A third aspect of the present invention provides an apparatus for correcting a direction of a text image, the apparatus comprising:

the acquisition module is used for acquiring a first text image;

the rotation module is used for performing rotation operation on the first text image according to N preset rotation angles to obtain N rotation images, wherein N is a natural number which is more than or equal to two;

the estimation module is used for estimating the correction direction of the first text image according to the N rotating images, wherein the correction direction refers to the direction of the first text image subjected to rotating operation for facilitating subsequent image identification;

and the correction module is used for correcting the direction of the first text image according to the correction direction of the first text image.

A fourth aspect of the invention proposes an electronic device comprising a processor and a memory for storing a computer-executable program, the processor performing the method when the computer program is executed by the processor.

The fifth aspect of the present invention also provides a computer-readable medium storing a computer-executable program, which when executed, implements the method.

(III) advantageous effects

The method comprises the steps of carrying out rotation operation on a first text image according to N preset rotation angles to obtain N rotation images, and estimating the correction direction of the first text image according to the N rotation images, for example, inputting the N rotation images as feature data into a trained direction estimation model to obtain the correction direction and the like; and correcting the direction of the first text image according to the correction direction of the first text image, so that the direction of the text image is consistent with the recognition direction, the problem recognition accuracy is improved, and the user experience is improved. Compared with the prior art, the correction direction of the first text image is comprehensively judged according to the rotation images in multiple directions obtained after the first text image is rotated, and the accuracy is higher; the invention can quickly identify the correction direction of the text image only by inputting the text image without detecting and identifying the character line, and can also correct the direction of the text image without characters, thereby having the advantages of simple operation, quick identification and wide application range.

The prediction model of the invention can comprise N neural networks and judgment modules respectively connected with the N neural networks; the N neural networks respectively calculate the probability that the direction of the input rotation image is correct; the judging module judges the correction direction of the first text image according to the probability level that the direction of each rotating image is correct.

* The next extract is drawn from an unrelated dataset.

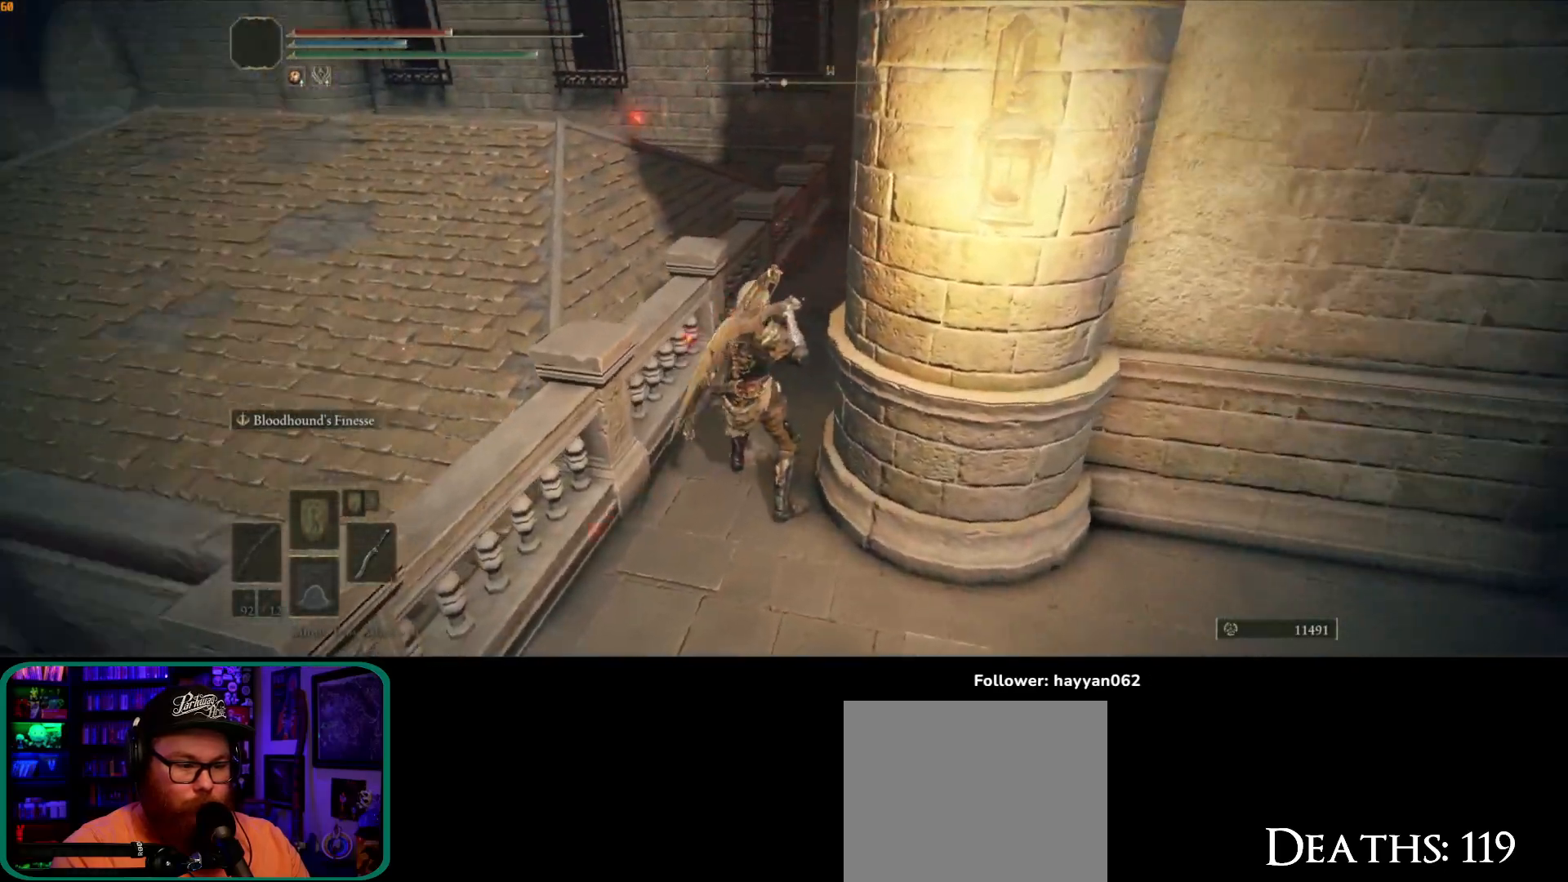
{"dt_ms": 1000, "buttons": [], "left_stick": "center", "right_stick": "down-right", "button_events": []}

Compared with the traditional convolutional neural network, the identification effect of the model is more accurate.

Drawings

FIG. 1 is a flow chart of a method for correcting the orientation of a text image according to the present invention;

FIGS. 2 a-2 e are schematic diagrams illustrating a rotation operation performed on a first text image according to the present invention;

FIGS. 3 a-3 d are schematic illustrations of the horizontal bisector of the matrix and the vertical bisector of the matrix of the present invention;

FIG. 4 is a schematic diagram of a direction estimation model according to the present invention;

FIG. 5 is a schematic diagram of a neural network of the present invention;

FIG. 6 is a schematic flow chart illustrating estimating a correction direction of the first text image according to the present invention;

FIG. 7 is a schematic structural diagram of a device for correcting the orientation of a text image according to the present invention;

FIG. 8 is a schematic structural diagram of an electronic device of one embodiment of the invention;

fig. 9 is a schematic diagram of a computer-readable recording medium of an embodiment of the present invention.

Detailed Description

In describing particular embodiments, specific details of structures, properties, effects, or other features are set forth in order to provide a thorough understanding of the embodiments by one skilled in the art. However, it is not excluded that a person skilled in the art may implement the invention in a specific case without the above-described structures, performances, effects or other features.

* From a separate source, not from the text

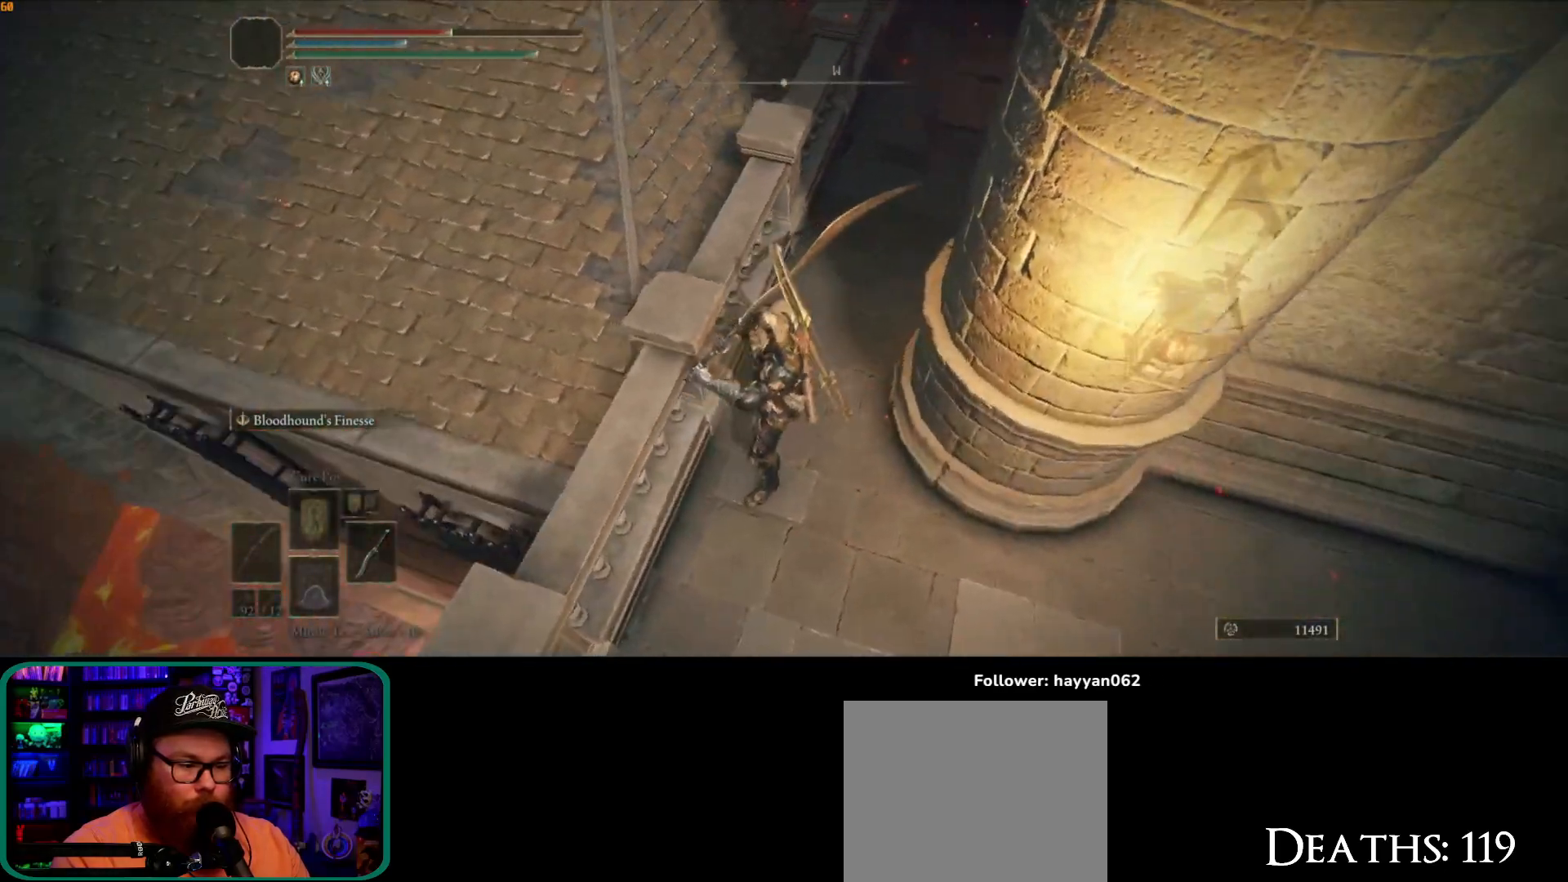
{"dt_ms": 500, "buttons": [], "left_stick": "down-right", "right_stick": "up", "button_events": []}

The flow chart in the drawings is only an exemplary flow demonstration, and does not represent that all the contents, operations and steps in the flow chart are necessarily included in the scheme of the invention, nor does it represent that the execution is necessarily performed in the order shown in the drawings. For example, some operations/steps in the flowcharts may be divided, some operations/steps may be combined or partially combined, and the like, and the execution order shown in the flowcharts may be changed according to actual situations without departing from the gist of the present invention.

The block diagrams in the figures generally represent functional entities and do not necessarily correspond to physically separate entities. I.e. these functional entities may be implemented in the form of software, or in one or more hardware modules or integrated circuits, or in different network and/or processing unit devices and/or microcontroller devices.

The same reference numerals denote the same or similar elements, components, or parts throughout the drawings, and thus, a repetitive description thereof may be omitted hereinafter. It will be further understood that, although the terms first, second, third, etc. may be used herein to describe various elements, components, or sections, these elements, components, or sections should not be limited by these terms. That is, these phrases are used only to distinguish one from another. For example, a first device may also be referred to as a second device without departing from the spirit of the present invention. Furthermore, the term "and/or", "and/or" is intended to include all combinations of any one or more of the listed items.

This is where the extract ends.